Graph workloads generally don’t generate cache-friendly access patterns. The one exception is when the graph, or the most accessed data structure of the graph (e.g., the attributes of vertices), fits in the last-level cache (which is up to 38 MB per socket on high-end Intel Xeon processors). From our experiments, we notice that performance (expressed in GTEPS, or giga traversed edges per second) decreases with increasing graph size, since less and less of the data fits into the cache. Because of the nature of graphs and graph algorithms, methods to improve cache locality either don’t work well or take too much time to reorganize the graph, often more than the algorithm itself.

### Distributed Graph Processing

The GAP benchmarks are designed for single-node execution only (using OpenMP parallelization). However, based on the insights from our study, we briefly discuss the impact on distributed graph processing (i.e., using multiple nodes). For high-performance multinode execution, it’s crucial to minimize the communication and maximize local data and computation. This is challenging for graph applications because of the irregular and non-localized access pattern. Partitioning a graph to minimize the number of edges between partitions is an NP-complete problem in itself, and often leads to more compute time than the algorithm itself. Therefore, when you’re deploying a graph analysis algorithm on multiple nodes, the nodes should be connected by a high-bandwidth, low-latency network such as Intel® Omni-Path Architecture to deal with the unavoidably high amount of communication between the nodes.

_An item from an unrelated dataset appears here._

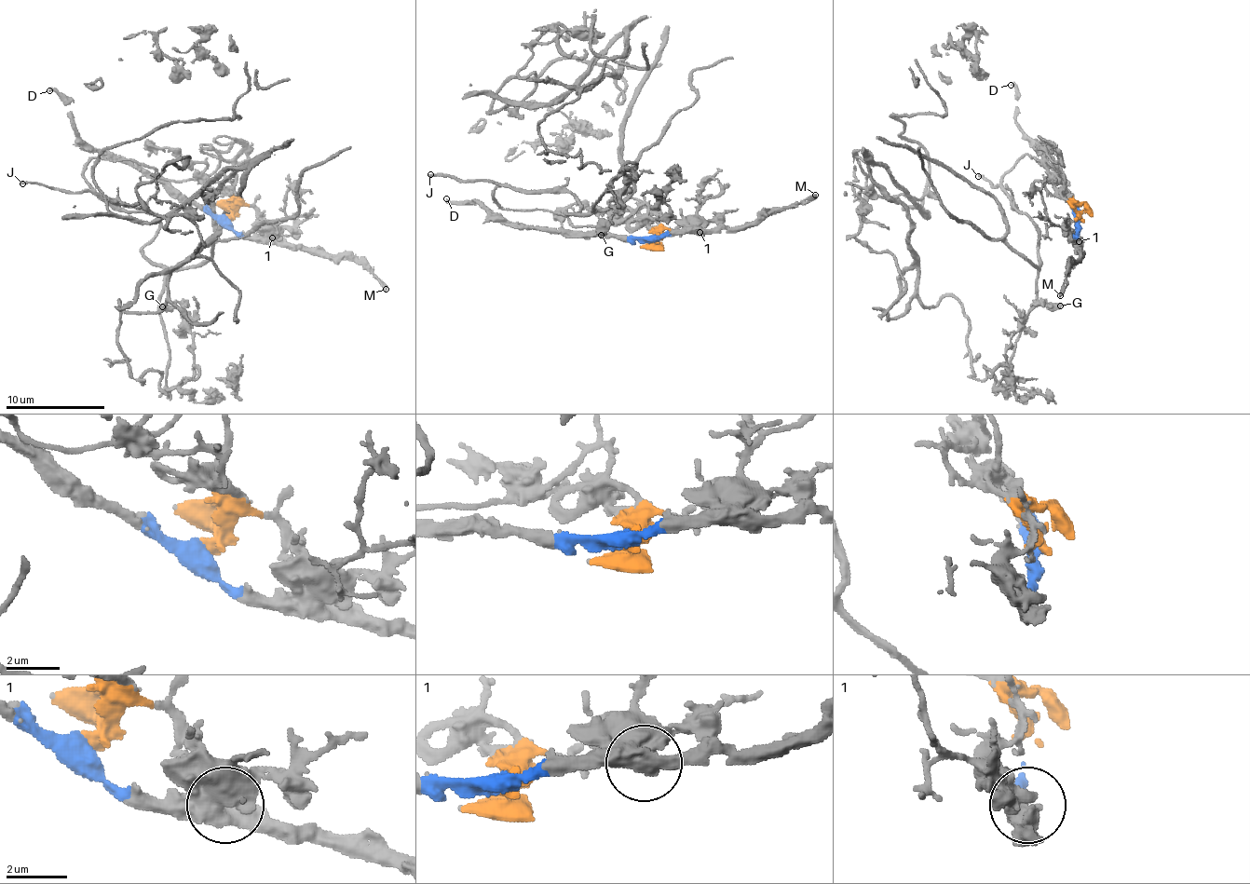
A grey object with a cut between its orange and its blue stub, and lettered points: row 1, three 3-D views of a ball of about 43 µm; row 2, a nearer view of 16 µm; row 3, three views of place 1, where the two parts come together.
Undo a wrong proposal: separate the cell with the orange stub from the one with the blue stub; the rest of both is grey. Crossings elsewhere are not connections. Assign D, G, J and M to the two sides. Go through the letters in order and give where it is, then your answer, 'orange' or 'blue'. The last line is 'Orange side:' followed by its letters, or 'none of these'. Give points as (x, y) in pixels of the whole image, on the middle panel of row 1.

### Boosting Performance through Analysis

Graph applications form a challenging workload for current processors because of their memory intensiveness and irregularity. By carefully crafting their implementation and exploiting vector units and thread parallelism, we can increase performance significantly. However, more investigation is needed, including redesigning the algorithms to fully exploit the capabilities of an Intel Xeon processor-based server, especially when moving to distributed processing.

### References

^{1}S. Beamer, K. Asanovic, and D. A. Patterson, “The GAP Benchmark Suite,” 2015. http://gap.cs.berkeley.edu/benchmark.html

^{2}I. Katsov, “Fast Intersection of Sorted Lists Using SSE Instructions,” 2012. https://highlyscalable.wordpress.com/2012/06/05/fast-intersection-sorted-lists-sse/

^{3}S. Eyerman et al., “Many-Core Graph Workload Analysis,” 2018. https://dl.acm.org/citation.cfm?id=3291686.